▸ **Text section**:
◇ ◇ ◇ ◇ ◇ ◇ ◇

When Auditing entries or AttributeService entries are being deleted, Alfresco does not actually delete all of the associated data. The structures of the alf_prop_*
tables are designed to heavily reuse individual textual or numerical data elements, much to the point that cascade deletion upon removal of audit entries or attributes is no longer possible as the same values could be referenced in other elements.
Since Alfresco 4.1.9, 4.2.2 (Enterprise) and 5.0 (Community), Alfresco has included a default job to clean up dangling data in alf_prop_*
tables. This CRON job is disabled by default and must be re-configured to be able to run.
Schedule cleanup of database tables
You can schedule or manually trigger the propTablesCleanupTrigger
script to clean up audit and property values tables (alf_audit_
and alf_prop_
tables).
If you plan to run a scheduled cleanup job for a large database (i.e. table sizes greater than 10 million rows), use the V2 cleanup job. Note that this is the default algorithm used in Content Services 6.2.1 onwards. See Alternative method for scheduling cleanup of database tables for more.
propTablesCleanupTrigger
is a MonitoredCronTrigger
script, and a schedule to run this script can be set in the alfresco-global.properties
file or by using JMX.
To run this script on a schedule, add the following line to the alfresco-global.properties
file:
attributes.propcleaner.cronExpression=* * * * * ? 2099
The default setting of this property is a Quartz Cron expression, 0 0 3 ? * SAT
which runs every Saturday at 3 am. Alfresco recommends that you do not change the default value unless required.
Here is an example of the output you should expect to see in the debug information:
2020-04-14 13:22:17,493 INFO [schema.script.ScriptExecutorImpl] [DefaultScheduler_Worker-3] Processing from 0 to 100000 rows of 2 rows from table alf_audit_app.
2020-04-14 13:22:17,493 INFO [schema.script.ScriptExecutorImpl] [DefaultScheduler_Worker-3] Processing from 0 to 1 rows of 0 rows from table alf_audit_entry.
2020-04-14 13:22:17,509 INFO [schema.script.ScriptExecutorImpl] [DefaultScheduler_Worker-3] Processing from 0 to 100000 rows of 1 rows from table alf_prop_unique_ctx.
2020-04-14 13:22:17,524 INFO [schema.script.ScriptExecutorImpl] [DefaultScheduler_Worker-3] Processing from 0 to 100000 rows of 3 rows from table alf_prop_root.
The default batch size is 100000 rows.
CAUTION: The
propTablesCleanupTrigger
script is designed for occasional, scheduled cleanups of the database tables. Ensure that you run this script during periods when there is minimal or no load on the server. If there is load on the server whilepropTablesCleanupTrigger
script is running, you might experience database conflicts and related errors.
Alternative method for scheduling cleanup of database tables
You can use an alternative algorithm for the cleanup of database tables. This is recommended for large databases (i.e. table sizes greater than 10 million rows). Note that this is the default algorithm used in Content Services 6.2.1 onwards.

◇ ◇ ◇ ◇ ◇ ◇ ◇

▸ **Exercises to complete**:
(a) List every database table named in the debug output lines of the Alfresco cleanup text.
(b) According to the Alfresco cleanup text, when does the default Quartz Cron expression for the cleanup job run?
(c) Carry on writing the Alfresco cleanup text, picking up after its final sentence.
The records have no connection to the Alfresco cleanup text.

Items in a dataset
◇ ◇ ◇ ◇ ◇ ◇ ◇

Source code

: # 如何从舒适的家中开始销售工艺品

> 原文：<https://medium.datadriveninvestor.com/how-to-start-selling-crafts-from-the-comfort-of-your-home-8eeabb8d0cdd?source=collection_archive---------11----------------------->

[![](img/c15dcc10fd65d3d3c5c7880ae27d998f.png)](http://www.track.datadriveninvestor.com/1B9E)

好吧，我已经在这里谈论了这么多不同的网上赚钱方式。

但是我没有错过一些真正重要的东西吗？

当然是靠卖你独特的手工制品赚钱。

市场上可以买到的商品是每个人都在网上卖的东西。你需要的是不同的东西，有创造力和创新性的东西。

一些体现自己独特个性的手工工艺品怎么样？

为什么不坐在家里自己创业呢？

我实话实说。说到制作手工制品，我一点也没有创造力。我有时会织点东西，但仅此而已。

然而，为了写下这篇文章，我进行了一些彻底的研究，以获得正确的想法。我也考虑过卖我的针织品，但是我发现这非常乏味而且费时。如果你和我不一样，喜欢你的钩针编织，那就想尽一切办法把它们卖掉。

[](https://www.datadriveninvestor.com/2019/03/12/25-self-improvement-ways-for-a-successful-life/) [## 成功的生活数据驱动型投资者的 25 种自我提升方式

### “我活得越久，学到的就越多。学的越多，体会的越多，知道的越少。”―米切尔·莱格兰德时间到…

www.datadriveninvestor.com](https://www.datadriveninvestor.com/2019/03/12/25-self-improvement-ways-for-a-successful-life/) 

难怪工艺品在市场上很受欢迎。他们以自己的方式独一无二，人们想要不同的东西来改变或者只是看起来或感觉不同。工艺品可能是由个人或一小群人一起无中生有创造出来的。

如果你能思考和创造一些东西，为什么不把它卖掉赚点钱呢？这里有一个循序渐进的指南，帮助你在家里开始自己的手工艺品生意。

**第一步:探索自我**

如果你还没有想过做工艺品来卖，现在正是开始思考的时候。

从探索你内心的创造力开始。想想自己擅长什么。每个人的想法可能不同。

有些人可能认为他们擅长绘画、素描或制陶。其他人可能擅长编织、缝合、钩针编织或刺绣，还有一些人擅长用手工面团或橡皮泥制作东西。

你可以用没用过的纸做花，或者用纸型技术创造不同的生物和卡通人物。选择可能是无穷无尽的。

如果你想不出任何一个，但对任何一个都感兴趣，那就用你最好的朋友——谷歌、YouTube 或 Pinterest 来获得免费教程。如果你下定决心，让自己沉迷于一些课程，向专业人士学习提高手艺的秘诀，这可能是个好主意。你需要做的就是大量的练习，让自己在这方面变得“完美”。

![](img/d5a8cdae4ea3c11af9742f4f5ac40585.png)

◇ ◇ ◇ ◇ ◇ ◇ ◇

▸ **Responses by task**:
(a) alf_audit_app, alf_audit_entry, alf_prop_unique_ctx, alf_prop_root

(b) Every Saturday at 3 am.

(c)
Property table cleaner default settings
Below are the default settings for the V1 cleanup job:
system.prop_table_cleaner.algorithm=V1
# Prop cleaner V2 properties
system.delete_not_exists.batchsize=100000
system.delete_not_exists.delete_batchsize=1000
system.delete_not_exists.read_only=false
system.delete_not_exists.timeout_seconds=-1
If you’re running an earlier version than Content Services 6.2.1, then follow the steps in the remainder of this page to use the V2 algorithm.
Run new job in read-only mode
-
Change the prop table cleaner default properties in
alfresco-global.properties
:-
Enable the new prop cleaner algorithm:
system.prop_table_cleaner.algorithm=V2
-
Set the prop cleaner to read only:
system.delete_not_exists.read_only=true
-
Set the prop cleaner timeout:
# This will stop the next batch from being processed if the elapsed time from the job start is greater than 1 hour system.delete_not_exists.timeout_seconds=3600
-
-
Restart the application server.
-
Open a web browser.
-
Go to
<alfresco_ip>/alfresco/s/enterprise/admin/admin-log-settings
. -
Enable debug logging to see the amount of data that would be deleted by the algorithm. Change the log setting to
DEBUG
for package name:org.alfresco.repo.domain.schema.script.DeleteNotExistsExecutor
-
-
Go to
<alfresco_ip>/alfresco/s/enterprise/admin/admin-scheduledjobs
in a web browser, and execute thepropTablesCleanupJobDetail
job. -
Check the logs to see which values would be deleted from each table:
alf_prop_root alf_prop_value alf_prop_string_value alf_prop_serializable_value alf_prop_double_value
You should see something like:
[org.alfresco.repo.domain.schema.script.DeleteNotExistsExecutor] [DefaultScheduler_Worker-10] Script would have deleted a total of X items from table alf_prop_root.
Run new job by default
-
Change the prop table cleaner default properties in
alfresco-global.properties
:-
Enable the new prop cleaner algorithm:
system.prop_table_cleaner.algorithm=V2
-
Set the prop cleaner to delete:
system.delete_not_exists.read_only=false
-
Set the prop cleaner timeout:
# This will stop the next batch from being processed if the elapsed time from the job start is greater than 1 hour system.delete_not_exists.timeout_seconds=3600
-
-
Restart the application server.
-
Open a web browser.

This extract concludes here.